Extract every line of text from the listing below and reproduce each one word for word, omitting the pictures.

**DATA LISTING**
▼

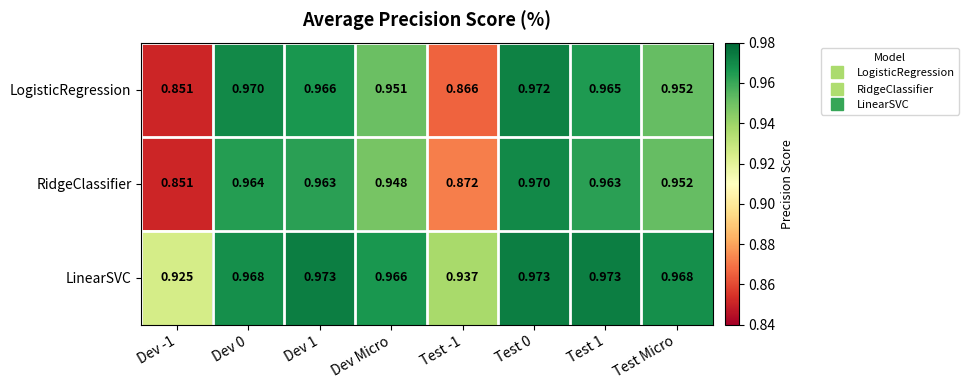

Which series has the largest range (max minus min)?

LogisticRegression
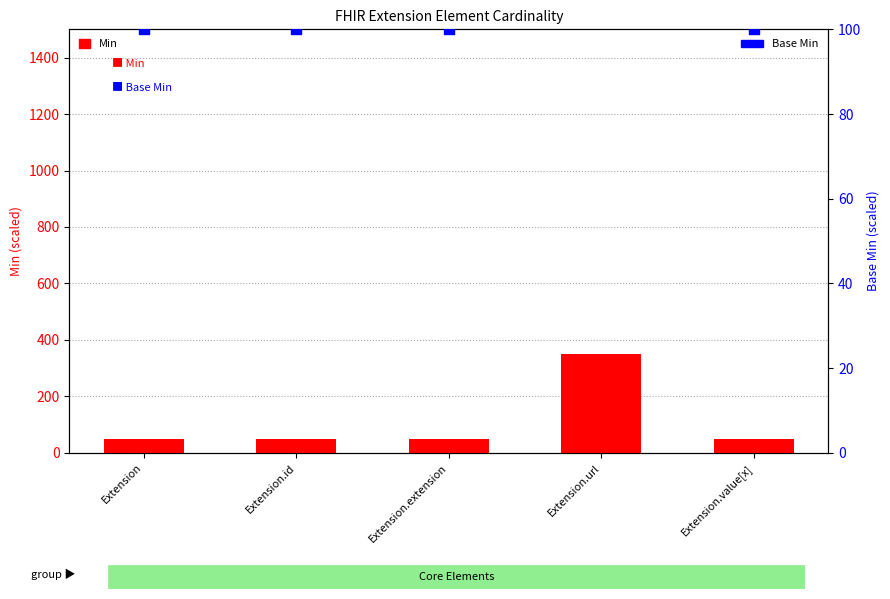

Which series has the widest spread of Y values?

Min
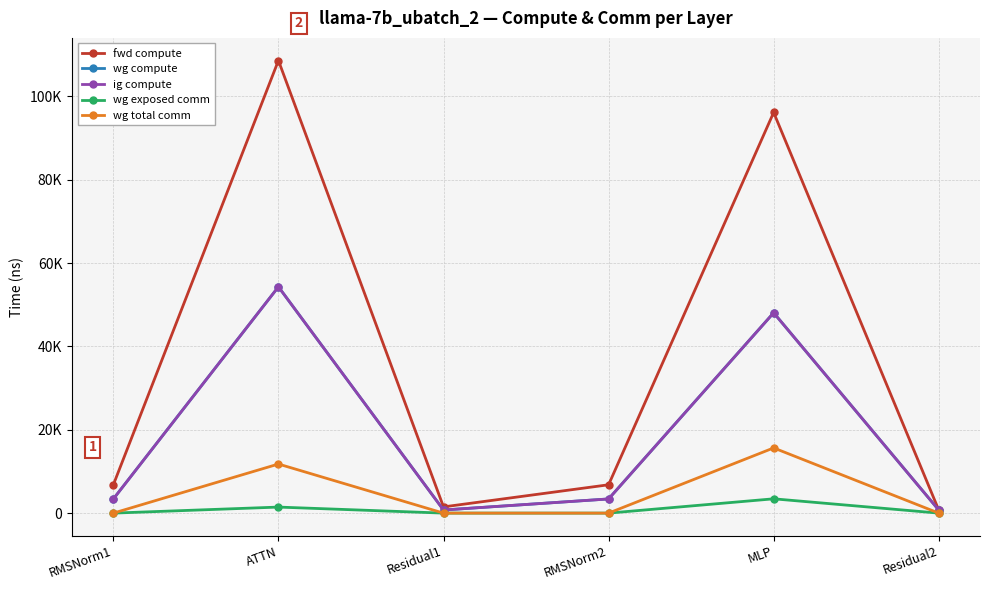

True or false: wg total comm and wg compute intersect in this chart.

False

▲

**EXERCISE RESPONSE**
Which series has the largest range (max minus min)?

LogisticRegression

Which series has the widest spread of Y values?

Min

True or false: wg total comm and wg compute intersect in this chart.

False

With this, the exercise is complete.